7th Seas feels like a one-hit wonder to me, but perhaps I'm just not hanging out in the same online spaces as its fans.

MCDM is no one-hit wonder. Matt has built a highly successful company and community off of the Strongholds & Followers campaign and has consistently delivered quality content, including fanzines, video content, 5e supplements, miniatures, and is now working on his own game system.
 

Eyes of Nine

Everything's Fine
I would be interested to see what the lasting impacts of some of theses kickstarters is?

For example does 7th seas have a big community that is ongoing? Do people recommend the Stronghold book in the forums as a most buy resource?

Basically where are they now? Where they one hit wonders or lasting icons?
My sense is some games are strongly correlated to their individual creators; others may be doing something new in a super appealing package; and finally others may already have a community baked in and they are leveraging that community to get to $1M.

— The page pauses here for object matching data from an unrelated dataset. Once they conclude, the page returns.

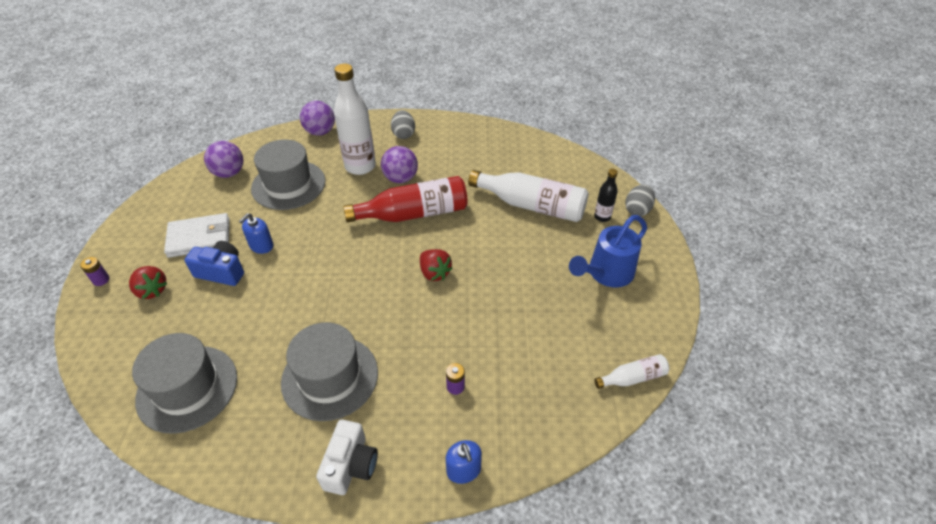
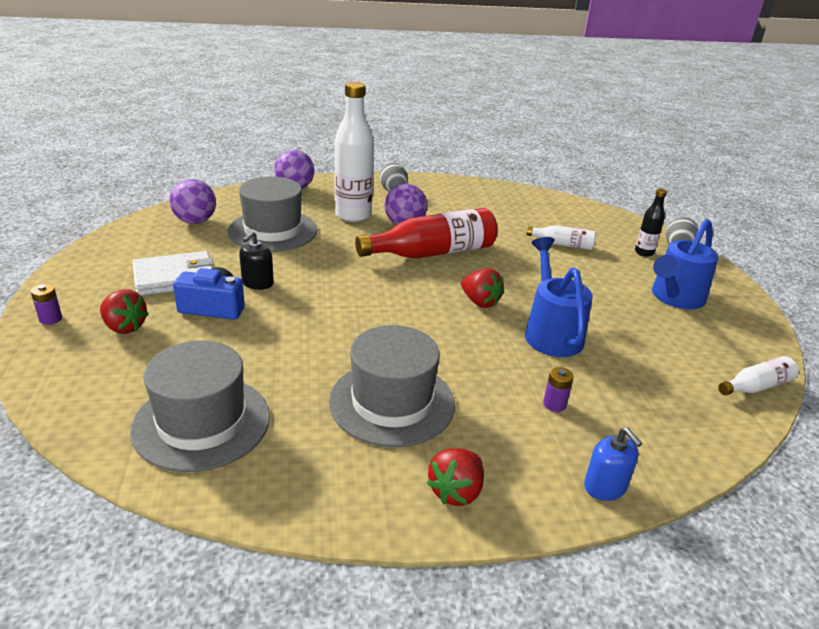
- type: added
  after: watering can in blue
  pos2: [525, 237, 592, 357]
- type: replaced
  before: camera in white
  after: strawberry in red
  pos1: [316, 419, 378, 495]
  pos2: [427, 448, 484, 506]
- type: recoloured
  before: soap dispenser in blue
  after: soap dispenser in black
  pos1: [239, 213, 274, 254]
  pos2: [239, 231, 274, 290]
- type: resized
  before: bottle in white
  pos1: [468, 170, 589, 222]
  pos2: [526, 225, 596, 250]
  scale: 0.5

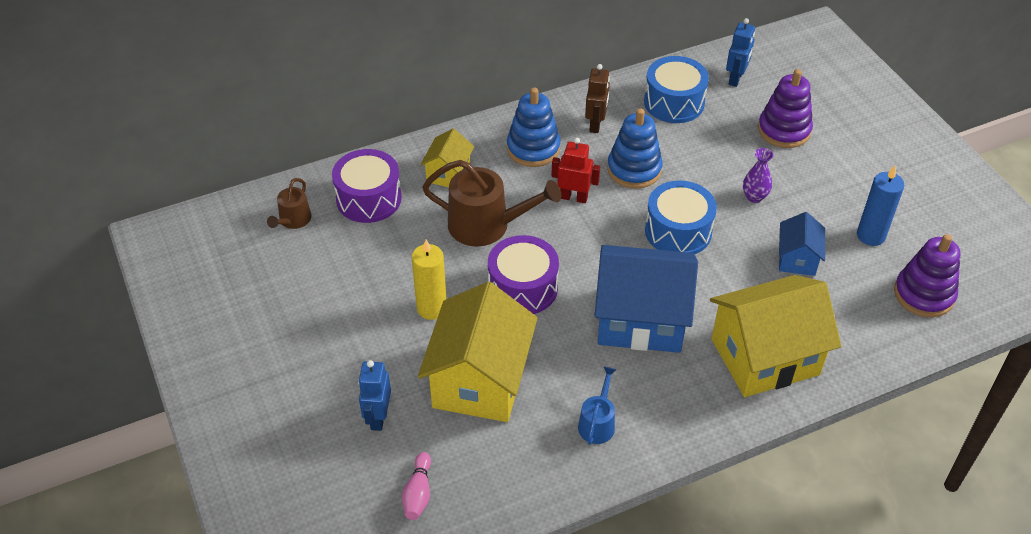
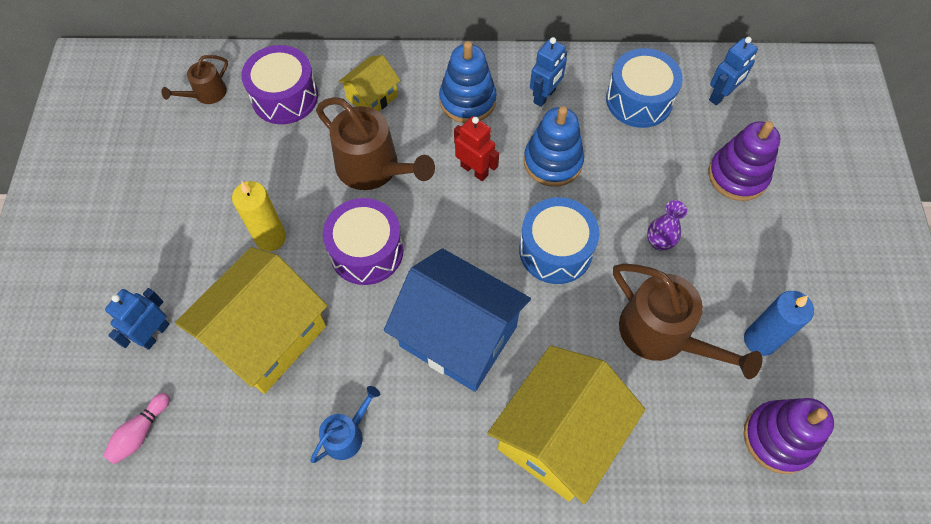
- type: replaced
  before: house in blue
  after: watering can in brown
  pos1: [779, 212, 825, 276]
  pos2: [613, 264, 762, 379]
- type: recoloured
  before: robot in brown
  after: robot in blue
  pos1: [585, 64, 610, 133]
  pos2: [530, 37, 567, 107]
- type: turned
  before: house in yellow
  pos1: [710, 275, 841, 397]
  pos2: [487, 345, 645, 504]
  turn: -60

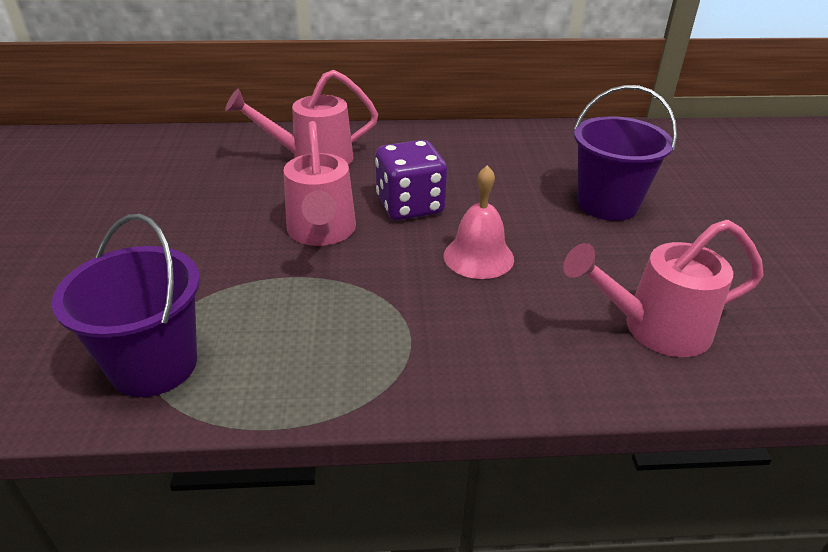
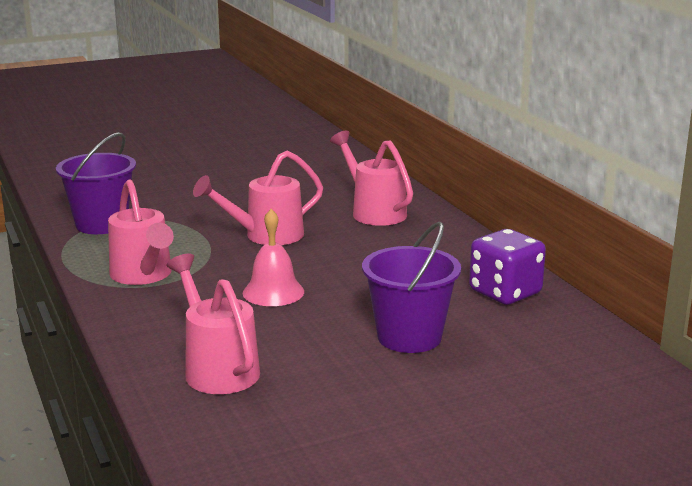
- type: added
  after: watering can in pink
  pos2: [108, 179, 174, 285]
- type: moved
  before: dice in purple
  pos1: [375, 140, 447, 220]
  pos2: [469, 229, 546, 305]

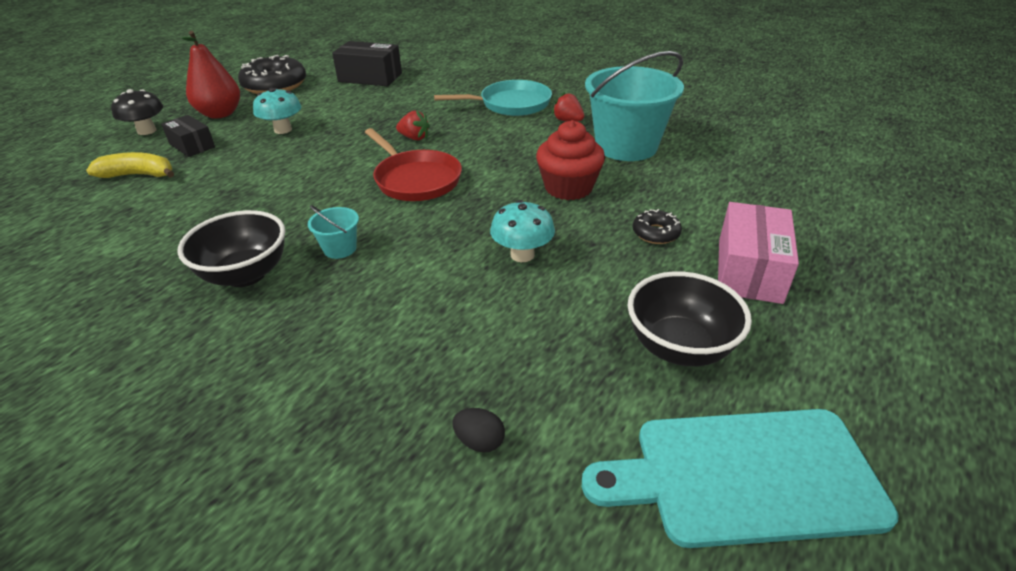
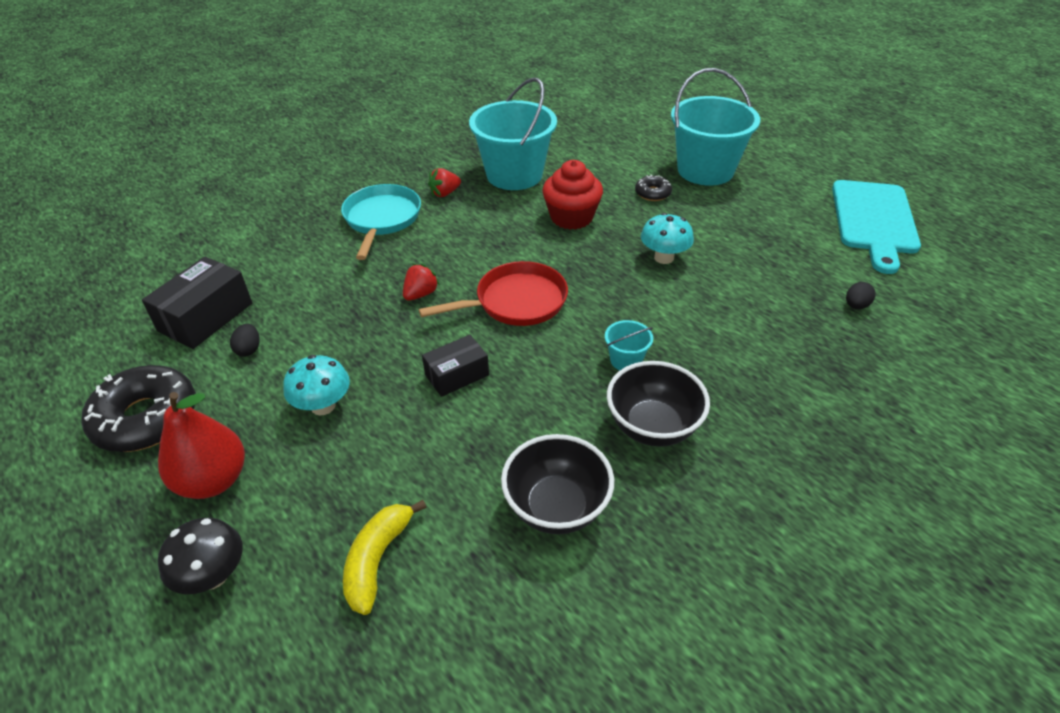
- type: added
  after: egg in black
  pos2: [230, 324, 259, 357]
- type: moved
  before: box in black
  pos1: [161, 115, 215, 157]
  pos2: [422, 335, 489, 397]
- type: moved
  before: bowl in black
  pos1: [628, 271, 752, 366]
  pos2: [501, 434, 614, 534]
- type: replaced
  before: box in pink
  after: bucket in turquoise
  pos1: [718, 202, 799, 304]
  pos2: [671, 68, 760, 186]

The ones mentioned in the OP, I'd say they fall as follows:

  1. Individual Creator: 7th Sea (John Wick)
  2. Something new and appealing: Coyote & Crow (Indigenous SciFi? That looks boss? Yes)
  3. Community: Strongholds; Avatar; Shadowdark

Of the 3 approaches, only #3 is scalable and repeatable. #1 may be repeatable but individual's stars can fade (see John Wick for example). #2 is lightning in a bottle, and is hard to replicate
 

SteveC

Doing the best imitation of myself
It is interesting to see where these games are now. I've heard of all of them and heard about the Kickstarters at the time ... but since then? I'm active in many online gaming communities and I never hear anything about really any of these games any more. I know Coyote and Crow just won the Diana Jones award, for instance, but I hadn't heard anything about that game since launch. And Seventh Sea V2 is sort of discussed as an infamous game system. I played the first edition and know people who backed the Kickstarter only to be quite disappointed.

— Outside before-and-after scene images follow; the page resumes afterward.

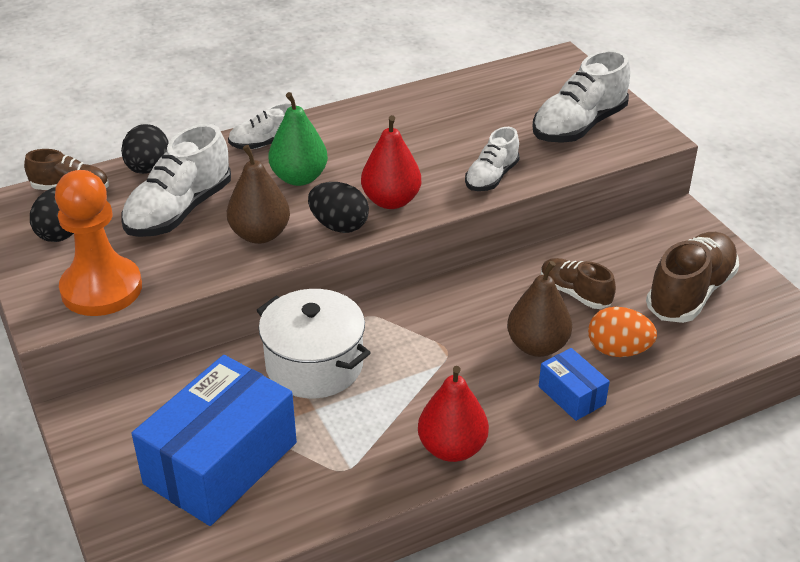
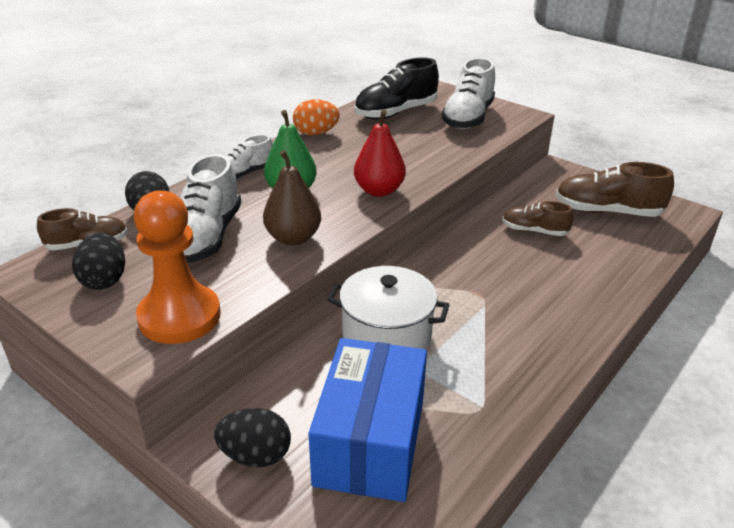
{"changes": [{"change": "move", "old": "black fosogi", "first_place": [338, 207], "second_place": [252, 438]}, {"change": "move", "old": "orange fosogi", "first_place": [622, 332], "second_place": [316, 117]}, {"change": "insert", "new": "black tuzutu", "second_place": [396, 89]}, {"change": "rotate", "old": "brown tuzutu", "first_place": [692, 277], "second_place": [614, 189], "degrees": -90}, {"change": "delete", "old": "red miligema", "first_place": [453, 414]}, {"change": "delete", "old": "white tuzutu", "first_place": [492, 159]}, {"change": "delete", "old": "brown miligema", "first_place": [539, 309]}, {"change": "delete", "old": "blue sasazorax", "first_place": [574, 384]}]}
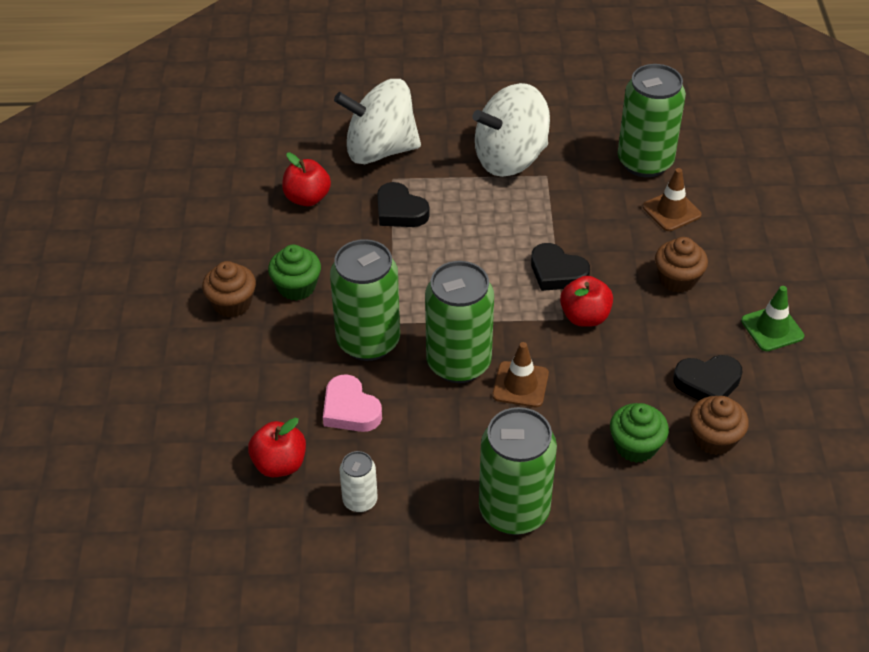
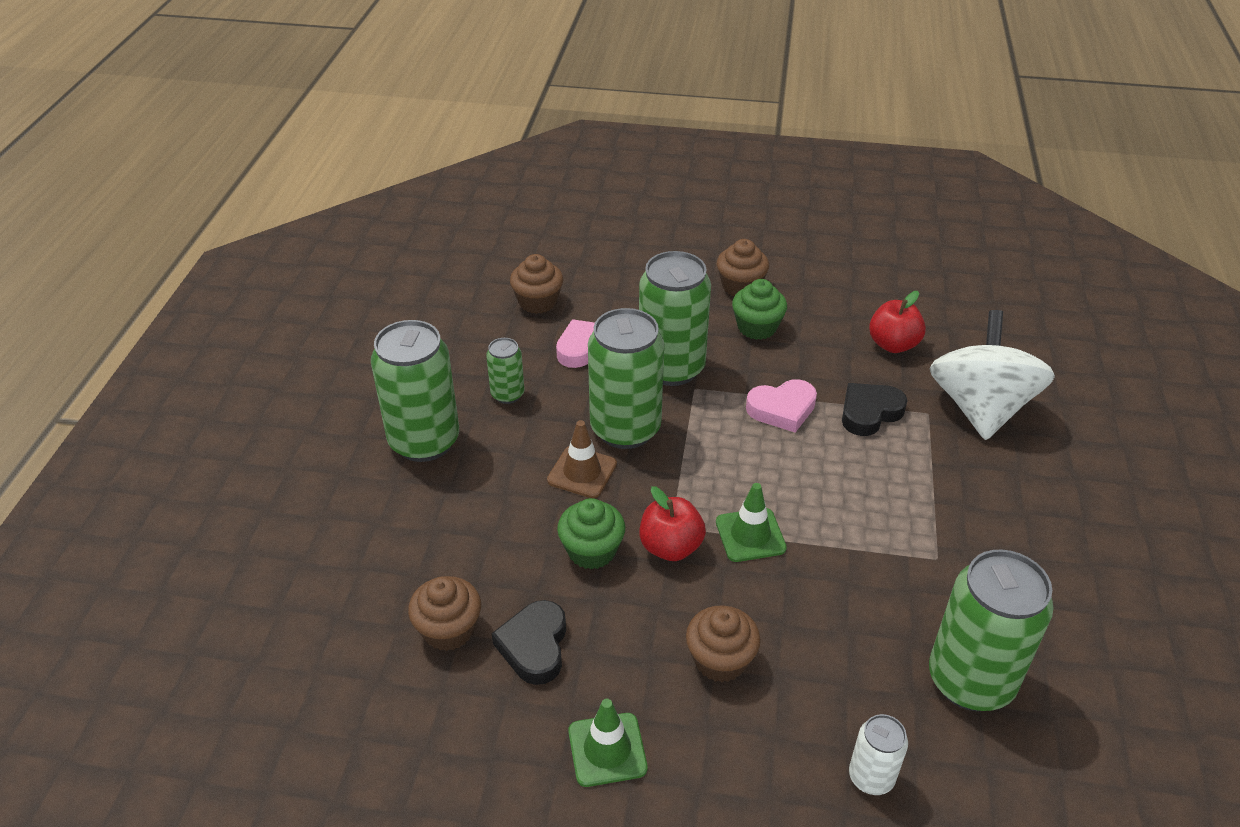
{"changes": [{"change": "insert", "new": "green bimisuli", "second_place": [505, 371]}, {"change": "replace", "old": "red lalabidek", "new": "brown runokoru", "first_place": [277, 447], "second_place": [536, 284]}, {"change": "move", "old": "green runokoru", "first_place": [639, 433], "second_place": [591, 534]}, {"change": "replace", "old": "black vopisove", "new": "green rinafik", "first_place": [560, 267], "second_place": [751, 522]}, {"change": "insert", "new": "pink vopisove", "second_place": [781, 405]}, {"change": "move", "old": "white bimisuli", "first_place": [358, 481], "second_place": [878, 754]}, {"change": "delete", "old": "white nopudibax", "first_place": [511, 130]}, {"change": "delete", "old": "brown rinafik", "first_place": [672, 199]}]}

I think the takeaway is that you can have a huge Kickstarter, but that doesn't mean you're going to have a successful product line unless you manage it like one.
 

ngenius

Adventurer
A better metric is backer numbers rather than pledge numbers. Avatar Legends had over 80,000 people who supported the Kickstarter. And on Free RPG Day, the Avatar booklet was easily the best deal available, almost all the rules were included and well explained with good sample characters. Sadly, not many people showed as much interest trying it out. Which is strange since 80,000 backers is a large word-of-mouth population for informal marketing.
 

MNblockhead

A Title Much Cooler Than Anything on the Old Site
Avatar Legends always seemed like a collectors product for fans of the IP. Kind of like The Expanse was for me. I ran one game and the system is fine, but I really enjoy the book more as something to read an page through.
 

SteveC

Doing the best imitation of myself
Avatar Legends always seemed like a collectors product for fans of the IP. Kind of like The Expanse was for me. I ran one game and the system is fine, but I really enjoy the book more as something to read an page through.
I tend to think that as well. I remember when this project Kickstarted and I was going to back it immediately. Then I learned that it was a PbtA game (which is fine, I play those) but it didn't really seem to have the crunch I wanted for bending, which was the point of the game as far as I was concerned.

I know several people who did back it. They were all huge fans of the IP and none of them has said anything about the game since. I was interested in playing it to see how it worked in practice, thinking that it might be worth getting into, but none of them will run it. So, yeah, this is a read or own product as far as I've seen.